Lufthansa will 1/5 d. Kosten im Europa-Geschäft sparen
- Der "Kranich" leidet unter Krise der Luftfahrtbranche
- Billig-Airlines: Fluggeschäft leidet nicht unter Irak-Krieg
Die andauernde Krise der Luftfahrtbranche zwingt die Lufthansa offenbar weiterhin zu rigorosem Sparen: Die Kosten pro Sitzplatz sollen im Europa-Geschäft mindestens um ein Fünftel gedrückt werden, kündigte Lufthansa-Personalvorstand Stefan Lauer nach einem Bericht der "Financial Times Deutschland" (FTD) an.
Dies sehe ein neues Sparprogramm vor, an dem der Konzern derzeit arbeite.

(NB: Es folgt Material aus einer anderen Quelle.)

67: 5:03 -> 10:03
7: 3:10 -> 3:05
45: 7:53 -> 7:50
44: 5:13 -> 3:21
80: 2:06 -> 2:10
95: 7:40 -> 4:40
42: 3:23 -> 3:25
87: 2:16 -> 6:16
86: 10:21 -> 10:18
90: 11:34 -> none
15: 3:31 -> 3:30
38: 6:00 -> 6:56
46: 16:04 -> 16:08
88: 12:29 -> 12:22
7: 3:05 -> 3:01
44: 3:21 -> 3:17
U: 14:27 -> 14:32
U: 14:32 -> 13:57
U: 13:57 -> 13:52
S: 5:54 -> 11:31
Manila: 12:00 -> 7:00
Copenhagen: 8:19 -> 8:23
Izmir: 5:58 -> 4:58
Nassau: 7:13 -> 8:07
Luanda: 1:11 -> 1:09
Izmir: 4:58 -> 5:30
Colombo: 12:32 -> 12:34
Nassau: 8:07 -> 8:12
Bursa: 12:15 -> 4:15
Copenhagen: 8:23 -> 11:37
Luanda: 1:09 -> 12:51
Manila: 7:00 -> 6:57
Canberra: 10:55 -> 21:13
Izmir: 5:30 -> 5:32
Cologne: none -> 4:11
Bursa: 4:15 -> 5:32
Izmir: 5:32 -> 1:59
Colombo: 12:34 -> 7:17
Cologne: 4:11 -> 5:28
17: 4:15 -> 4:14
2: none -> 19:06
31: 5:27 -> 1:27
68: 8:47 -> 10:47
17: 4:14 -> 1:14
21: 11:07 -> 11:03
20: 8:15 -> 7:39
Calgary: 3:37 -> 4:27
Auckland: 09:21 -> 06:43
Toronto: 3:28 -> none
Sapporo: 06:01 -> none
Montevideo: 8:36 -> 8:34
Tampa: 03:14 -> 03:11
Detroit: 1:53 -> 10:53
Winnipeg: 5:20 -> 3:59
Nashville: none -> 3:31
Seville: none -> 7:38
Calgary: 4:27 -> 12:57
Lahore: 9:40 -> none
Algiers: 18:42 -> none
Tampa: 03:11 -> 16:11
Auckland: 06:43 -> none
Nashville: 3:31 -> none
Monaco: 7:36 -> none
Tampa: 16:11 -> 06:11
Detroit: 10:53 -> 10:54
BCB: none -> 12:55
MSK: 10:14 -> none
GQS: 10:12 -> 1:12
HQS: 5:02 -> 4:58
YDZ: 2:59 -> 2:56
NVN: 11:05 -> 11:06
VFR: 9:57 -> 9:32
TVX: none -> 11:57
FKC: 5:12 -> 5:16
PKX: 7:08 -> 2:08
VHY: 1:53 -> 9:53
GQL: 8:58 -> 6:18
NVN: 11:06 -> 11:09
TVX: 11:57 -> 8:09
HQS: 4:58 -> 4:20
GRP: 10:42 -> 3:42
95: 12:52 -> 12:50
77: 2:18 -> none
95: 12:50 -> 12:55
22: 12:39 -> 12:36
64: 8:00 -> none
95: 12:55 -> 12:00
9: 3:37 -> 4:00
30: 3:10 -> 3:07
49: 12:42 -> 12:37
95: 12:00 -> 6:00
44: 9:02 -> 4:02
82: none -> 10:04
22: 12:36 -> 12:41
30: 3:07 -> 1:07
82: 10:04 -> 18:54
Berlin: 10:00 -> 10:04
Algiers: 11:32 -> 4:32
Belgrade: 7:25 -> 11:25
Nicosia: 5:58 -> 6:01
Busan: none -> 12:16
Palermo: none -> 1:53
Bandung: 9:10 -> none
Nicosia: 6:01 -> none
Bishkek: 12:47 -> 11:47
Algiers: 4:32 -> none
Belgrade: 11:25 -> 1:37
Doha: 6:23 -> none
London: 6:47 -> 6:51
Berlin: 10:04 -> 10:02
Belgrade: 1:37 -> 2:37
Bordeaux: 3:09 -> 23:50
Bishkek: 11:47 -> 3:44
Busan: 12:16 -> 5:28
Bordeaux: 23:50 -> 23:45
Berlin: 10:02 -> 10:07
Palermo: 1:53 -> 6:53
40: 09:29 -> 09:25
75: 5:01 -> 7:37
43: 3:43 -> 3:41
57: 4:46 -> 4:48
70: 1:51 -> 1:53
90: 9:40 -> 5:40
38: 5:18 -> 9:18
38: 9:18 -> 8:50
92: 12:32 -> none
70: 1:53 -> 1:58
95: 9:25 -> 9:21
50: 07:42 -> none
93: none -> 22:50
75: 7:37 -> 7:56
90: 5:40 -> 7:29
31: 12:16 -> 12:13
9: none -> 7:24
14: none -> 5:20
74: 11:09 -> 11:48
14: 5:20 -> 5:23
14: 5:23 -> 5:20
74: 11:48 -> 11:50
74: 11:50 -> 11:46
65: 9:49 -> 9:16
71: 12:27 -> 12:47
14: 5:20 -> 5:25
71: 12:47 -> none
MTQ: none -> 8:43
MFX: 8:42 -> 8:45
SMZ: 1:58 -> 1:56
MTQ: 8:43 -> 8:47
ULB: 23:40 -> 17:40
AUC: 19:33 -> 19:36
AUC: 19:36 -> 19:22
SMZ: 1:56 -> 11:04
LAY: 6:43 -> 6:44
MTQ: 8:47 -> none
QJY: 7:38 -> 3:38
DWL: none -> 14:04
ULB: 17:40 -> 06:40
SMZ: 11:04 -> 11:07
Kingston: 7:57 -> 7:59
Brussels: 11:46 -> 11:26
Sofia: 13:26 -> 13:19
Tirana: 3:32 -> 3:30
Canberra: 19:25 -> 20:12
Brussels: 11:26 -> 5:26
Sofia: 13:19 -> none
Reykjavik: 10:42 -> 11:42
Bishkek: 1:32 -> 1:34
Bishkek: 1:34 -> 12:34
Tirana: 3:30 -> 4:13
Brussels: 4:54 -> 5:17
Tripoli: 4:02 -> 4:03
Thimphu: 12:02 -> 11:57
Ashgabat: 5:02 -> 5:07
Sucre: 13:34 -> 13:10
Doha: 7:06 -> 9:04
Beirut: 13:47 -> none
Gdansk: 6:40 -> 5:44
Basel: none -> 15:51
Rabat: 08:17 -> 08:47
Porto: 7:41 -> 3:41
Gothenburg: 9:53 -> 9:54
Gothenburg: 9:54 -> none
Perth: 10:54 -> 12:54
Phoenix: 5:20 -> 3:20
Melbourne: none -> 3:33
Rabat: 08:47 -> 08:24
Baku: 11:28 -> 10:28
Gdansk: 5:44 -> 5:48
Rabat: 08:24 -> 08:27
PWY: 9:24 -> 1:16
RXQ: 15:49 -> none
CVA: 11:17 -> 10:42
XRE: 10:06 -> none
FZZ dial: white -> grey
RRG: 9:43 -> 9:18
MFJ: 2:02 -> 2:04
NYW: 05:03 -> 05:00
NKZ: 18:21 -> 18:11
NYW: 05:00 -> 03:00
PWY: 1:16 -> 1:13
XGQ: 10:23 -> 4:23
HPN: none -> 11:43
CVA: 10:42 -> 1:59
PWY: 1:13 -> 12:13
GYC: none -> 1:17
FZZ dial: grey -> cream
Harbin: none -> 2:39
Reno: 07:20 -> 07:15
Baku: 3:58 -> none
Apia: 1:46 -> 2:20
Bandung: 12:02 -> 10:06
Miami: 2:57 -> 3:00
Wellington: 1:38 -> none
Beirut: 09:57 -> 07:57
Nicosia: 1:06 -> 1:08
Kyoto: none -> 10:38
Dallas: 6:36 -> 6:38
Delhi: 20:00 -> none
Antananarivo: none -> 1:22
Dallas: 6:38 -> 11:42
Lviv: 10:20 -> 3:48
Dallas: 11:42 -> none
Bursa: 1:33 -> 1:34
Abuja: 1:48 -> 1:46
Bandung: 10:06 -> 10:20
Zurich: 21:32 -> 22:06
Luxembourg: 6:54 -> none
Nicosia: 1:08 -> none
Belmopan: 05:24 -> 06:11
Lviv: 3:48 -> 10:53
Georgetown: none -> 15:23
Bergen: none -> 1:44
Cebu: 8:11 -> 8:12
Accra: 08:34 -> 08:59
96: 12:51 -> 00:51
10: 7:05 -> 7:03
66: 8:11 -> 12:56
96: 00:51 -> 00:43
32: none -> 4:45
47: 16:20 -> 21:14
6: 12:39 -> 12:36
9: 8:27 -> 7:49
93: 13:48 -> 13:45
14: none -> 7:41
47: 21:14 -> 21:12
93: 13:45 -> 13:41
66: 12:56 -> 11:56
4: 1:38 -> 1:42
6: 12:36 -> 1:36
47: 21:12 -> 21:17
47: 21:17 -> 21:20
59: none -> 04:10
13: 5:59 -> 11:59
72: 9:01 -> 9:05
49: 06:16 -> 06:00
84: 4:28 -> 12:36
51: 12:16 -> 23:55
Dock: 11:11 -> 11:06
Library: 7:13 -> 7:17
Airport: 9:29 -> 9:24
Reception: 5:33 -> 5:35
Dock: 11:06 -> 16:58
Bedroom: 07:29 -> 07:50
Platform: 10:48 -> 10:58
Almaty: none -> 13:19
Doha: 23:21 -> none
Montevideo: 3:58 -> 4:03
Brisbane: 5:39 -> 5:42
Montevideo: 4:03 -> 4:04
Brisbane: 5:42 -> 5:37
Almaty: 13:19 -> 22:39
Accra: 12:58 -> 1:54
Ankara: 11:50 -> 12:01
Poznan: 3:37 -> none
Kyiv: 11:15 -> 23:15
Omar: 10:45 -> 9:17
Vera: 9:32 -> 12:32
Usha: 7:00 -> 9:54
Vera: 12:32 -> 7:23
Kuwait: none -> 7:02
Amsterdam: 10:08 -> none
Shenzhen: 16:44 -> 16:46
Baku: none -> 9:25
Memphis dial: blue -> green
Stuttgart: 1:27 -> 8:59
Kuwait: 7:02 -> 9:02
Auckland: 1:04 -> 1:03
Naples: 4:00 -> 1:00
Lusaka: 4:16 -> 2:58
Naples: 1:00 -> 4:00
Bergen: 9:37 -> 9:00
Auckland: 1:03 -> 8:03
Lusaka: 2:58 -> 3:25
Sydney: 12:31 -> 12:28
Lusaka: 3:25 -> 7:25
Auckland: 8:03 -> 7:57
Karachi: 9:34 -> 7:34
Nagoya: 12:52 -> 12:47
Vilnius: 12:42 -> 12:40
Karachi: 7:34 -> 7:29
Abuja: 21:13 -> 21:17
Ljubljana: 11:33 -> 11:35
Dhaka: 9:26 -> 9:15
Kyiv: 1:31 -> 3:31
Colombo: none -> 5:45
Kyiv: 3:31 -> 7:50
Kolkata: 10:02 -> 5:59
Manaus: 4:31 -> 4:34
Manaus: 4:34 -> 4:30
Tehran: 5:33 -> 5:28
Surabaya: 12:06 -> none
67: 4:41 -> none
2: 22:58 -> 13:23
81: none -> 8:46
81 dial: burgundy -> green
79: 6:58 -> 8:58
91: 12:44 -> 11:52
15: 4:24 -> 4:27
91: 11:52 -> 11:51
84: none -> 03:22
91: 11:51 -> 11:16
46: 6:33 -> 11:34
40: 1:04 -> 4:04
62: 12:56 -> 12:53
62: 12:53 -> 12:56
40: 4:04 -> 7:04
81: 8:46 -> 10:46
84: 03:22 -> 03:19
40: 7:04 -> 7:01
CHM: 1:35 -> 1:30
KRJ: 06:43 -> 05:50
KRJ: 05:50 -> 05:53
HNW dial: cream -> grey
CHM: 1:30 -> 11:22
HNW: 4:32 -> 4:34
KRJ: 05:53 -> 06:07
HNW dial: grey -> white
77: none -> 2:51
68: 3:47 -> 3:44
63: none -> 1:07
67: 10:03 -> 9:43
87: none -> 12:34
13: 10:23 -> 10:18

Wie viel konkret eingespart werden könne, werde zur Zeit noch berechnet, sagte ein Unternehmenssprecher der Zeitung.
Das Projekt habe höchste Priorität und werde vom künftigen Vorstandschef Wolfgang Mayrhuber geleitet, der Lufthansa-Chef Jürgen Weber nach der Hauptversammlung Ende Juni ablösen soll, berichtete die "FTD" weiter.
Wie die Mehrzahl der Fluggesellschaften weltweit sieht sich auch die Lufthansa mit Buchungsrückgängen im internationalen Flugverkehr konfrontiert, die sich durch den Irak-Krieg noch erheblich beschleunigt haben. Erst in der vergangenen Woche hatte das Unternehmen angekündigt, Flüge Richtung USA und Asien aus dem Programm zu streichen und sieben weitere Maschinen stillzulegen.